Job item:
Up to and including the line with "upholding the", return every line from the start of the entries below exactly.
--------------------------------
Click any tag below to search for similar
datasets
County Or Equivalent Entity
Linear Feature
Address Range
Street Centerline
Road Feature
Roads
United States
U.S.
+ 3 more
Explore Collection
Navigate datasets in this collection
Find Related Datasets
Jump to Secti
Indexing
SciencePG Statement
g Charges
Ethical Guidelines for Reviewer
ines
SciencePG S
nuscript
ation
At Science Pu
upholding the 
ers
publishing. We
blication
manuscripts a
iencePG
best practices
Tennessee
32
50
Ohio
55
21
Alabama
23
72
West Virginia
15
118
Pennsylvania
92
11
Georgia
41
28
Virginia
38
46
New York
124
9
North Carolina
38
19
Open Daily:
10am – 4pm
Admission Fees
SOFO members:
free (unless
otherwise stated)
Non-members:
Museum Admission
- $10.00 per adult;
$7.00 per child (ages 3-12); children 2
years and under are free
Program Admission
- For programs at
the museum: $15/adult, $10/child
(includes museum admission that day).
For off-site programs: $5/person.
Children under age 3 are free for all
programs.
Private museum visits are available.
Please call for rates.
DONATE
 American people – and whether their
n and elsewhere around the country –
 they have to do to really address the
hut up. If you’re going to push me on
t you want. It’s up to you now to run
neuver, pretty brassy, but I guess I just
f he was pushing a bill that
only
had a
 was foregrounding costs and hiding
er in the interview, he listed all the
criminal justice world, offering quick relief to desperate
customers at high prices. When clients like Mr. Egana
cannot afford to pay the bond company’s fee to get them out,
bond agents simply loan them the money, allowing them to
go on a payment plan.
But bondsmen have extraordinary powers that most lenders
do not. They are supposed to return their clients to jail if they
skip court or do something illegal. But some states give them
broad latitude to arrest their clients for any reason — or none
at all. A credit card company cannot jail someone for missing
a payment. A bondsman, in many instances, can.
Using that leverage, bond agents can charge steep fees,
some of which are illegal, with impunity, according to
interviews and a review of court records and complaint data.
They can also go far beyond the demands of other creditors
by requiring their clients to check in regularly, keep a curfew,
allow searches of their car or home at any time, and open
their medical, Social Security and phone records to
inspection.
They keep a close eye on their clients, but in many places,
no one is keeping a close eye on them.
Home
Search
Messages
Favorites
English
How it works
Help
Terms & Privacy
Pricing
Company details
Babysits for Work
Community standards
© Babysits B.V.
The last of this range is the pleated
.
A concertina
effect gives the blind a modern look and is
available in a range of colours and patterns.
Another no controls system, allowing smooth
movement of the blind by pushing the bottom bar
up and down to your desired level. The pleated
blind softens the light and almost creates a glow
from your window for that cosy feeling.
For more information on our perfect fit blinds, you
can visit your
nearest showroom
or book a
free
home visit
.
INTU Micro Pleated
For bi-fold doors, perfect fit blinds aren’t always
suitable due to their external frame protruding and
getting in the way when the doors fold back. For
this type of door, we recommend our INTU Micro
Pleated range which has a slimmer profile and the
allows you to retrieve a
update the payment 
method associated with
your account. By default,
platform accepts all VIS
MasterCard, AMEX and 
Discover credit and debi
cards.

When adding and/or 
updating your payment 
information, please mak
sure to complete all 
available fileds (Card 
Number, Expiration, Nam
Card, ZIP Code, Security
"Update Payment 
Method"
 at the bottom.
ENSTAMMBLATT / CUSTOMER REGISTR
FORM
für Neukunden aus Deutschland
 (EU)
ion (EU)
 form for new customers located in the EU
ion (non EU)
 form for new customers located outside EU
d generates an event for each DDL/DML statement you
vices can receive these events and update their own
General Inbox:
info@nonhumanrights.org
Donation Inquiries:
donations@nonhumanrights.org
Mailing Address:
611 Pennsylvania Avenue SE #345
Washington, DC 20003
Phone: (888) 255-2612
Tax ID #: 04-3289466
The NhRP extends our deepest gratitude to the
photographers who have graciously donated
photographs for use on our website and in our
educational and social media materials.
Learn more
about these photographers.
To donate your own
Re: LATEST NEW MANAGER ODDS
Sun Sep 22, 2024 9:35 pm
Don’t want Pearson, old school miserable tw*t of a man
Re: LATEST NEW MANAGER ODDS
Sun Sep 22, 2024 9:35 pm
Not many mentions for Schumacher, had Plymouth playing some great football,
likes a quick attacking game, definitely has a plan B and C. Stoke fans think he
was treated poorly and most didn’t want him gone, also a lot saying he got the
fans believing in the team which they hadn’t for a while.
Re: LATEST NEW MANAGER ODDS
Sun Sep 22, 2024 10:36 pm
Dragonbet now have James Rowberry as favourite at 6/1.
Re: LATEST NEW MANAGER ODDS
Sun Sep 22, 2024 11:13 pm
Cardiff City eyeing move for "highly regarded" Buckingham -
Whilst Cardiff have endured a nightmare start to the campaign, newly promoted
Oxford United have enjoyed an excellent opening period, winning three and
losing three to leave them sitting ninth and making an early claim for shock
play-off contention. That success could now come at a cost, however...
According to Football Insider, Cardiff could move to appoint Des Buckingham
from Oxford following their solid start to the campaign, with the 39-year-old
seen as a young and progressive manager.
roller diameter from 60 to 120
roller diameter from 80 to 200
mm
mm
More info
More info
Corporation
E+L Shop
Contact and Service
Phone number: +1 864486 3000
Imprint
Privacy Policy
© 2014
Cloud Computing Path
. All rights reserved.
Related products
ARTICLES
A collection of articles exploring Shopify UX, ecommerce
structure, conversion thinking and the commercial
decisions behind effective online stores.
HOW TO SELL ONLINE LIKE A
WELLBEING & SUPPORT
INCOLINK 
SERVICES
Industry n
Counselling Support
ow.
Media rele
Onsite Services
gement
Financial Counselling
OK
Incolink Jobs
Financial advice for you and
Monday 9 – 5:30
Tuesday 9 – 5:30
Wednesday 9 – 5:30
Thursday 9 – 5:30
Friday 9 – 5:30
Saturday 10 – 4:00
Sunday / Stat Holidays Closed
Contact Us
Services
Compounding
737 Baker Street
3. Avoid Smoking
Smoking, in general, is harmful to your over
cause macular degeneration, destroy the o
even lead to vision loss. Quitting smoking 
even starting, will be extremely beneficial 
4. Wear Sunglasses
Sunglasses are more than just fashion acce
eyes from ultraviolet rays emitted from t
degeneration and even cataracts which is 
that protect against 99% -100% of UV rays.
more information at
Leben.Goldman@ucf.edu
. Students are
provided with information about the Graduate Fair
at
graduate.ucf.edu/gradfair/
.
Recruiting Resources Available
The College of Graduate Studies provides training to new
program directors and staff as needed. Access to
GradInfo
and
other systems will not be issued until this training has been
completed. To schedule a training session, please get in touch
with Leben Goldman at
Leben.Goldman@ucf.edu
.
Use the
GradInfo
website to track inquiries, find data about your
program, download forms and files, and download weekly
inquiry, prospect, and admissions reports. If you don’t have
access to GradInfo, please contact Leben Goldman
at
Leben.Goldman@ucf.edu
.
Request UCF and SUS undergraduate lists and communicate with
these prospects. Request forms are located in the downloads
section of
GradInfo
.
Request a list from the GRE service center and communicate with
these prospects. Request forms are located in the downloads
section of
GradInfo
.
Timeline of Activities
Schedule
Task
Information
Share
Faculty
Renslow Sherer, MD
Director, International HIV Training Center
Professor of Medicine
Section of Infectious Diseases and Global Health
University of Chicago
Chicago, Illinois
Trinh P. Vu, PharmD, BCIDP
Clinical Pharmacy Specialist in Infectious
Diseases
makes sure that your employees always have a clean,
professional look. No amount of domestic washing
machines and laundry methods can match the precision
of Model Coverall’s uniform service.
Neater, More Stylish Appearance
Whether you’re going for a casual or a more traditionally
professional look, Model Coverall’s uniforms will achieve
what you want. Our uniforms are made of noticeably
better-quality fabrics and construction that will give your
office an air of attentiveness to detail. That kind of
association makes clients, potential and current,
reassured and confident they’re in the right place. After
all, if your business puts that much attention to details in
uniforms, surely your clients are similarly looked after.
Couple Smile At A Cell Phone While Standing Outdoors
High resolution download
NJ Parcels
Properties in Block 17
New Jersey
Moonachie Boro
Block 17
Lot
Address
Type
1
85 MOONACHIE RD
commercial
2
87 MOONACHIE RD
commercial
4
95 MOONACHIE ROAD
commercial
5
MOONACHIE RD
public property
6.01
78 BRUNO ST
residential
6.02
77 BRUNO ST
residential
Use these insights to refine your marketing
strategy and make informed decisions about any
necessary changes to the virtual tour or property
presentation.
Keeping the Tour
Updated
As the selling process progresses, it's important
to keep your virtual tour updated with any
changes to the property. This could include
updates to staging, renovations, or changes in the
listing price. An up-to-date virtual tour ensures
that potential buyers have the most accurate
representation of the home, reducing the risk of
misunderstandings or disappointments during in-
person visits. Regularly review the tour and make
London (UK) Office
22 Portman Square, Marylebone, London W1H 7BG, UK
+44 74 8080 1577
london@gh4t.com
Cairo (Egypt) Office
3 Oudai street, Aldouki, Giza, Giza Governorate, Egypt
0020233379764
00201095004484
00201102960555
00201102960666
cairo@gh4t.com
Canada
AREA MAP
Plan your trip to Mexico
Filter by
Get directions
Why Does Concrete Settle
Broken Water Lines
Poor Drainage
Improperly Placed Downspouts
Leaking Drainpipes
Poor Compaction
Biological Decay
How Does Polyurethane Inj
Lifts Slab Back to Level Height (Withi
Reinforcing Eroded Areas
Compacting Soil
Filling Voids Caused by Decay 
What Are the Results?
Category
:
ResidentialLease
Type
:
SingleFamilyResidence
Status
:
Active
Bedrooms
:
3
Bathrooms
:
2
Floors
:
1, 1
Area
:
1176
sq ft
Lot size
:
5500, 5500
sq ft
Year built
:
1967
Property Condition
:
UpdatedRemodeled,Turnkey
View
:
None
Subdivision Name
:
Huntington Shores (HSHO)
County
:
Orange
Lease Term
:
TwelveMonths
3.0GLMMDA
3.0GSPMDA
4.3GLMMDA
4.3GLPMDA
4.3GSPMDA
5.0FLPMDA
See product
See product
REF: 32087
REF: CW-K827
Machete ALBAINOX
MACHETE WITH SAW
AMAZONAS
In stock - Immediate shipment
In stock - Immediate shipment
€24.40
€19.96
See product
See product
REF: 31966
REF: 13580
--------------------------------
Response area:
Click any tag below to search for similar
datasets
County Or Equivalent Entity
Linear Feature
Address Range
Street Centerline
Road Feature
Roads
United States
U.S.
+ 3 more
Explore Collection
Navigate datasets in this collection
Find Related Datasets
Jump to Secti
Indexing
SciencePG Statement
g Charges
Ethical Guidelines for Reviewer
ines
SciencePG S
nuscript
ation
At Science Pu
upholding the 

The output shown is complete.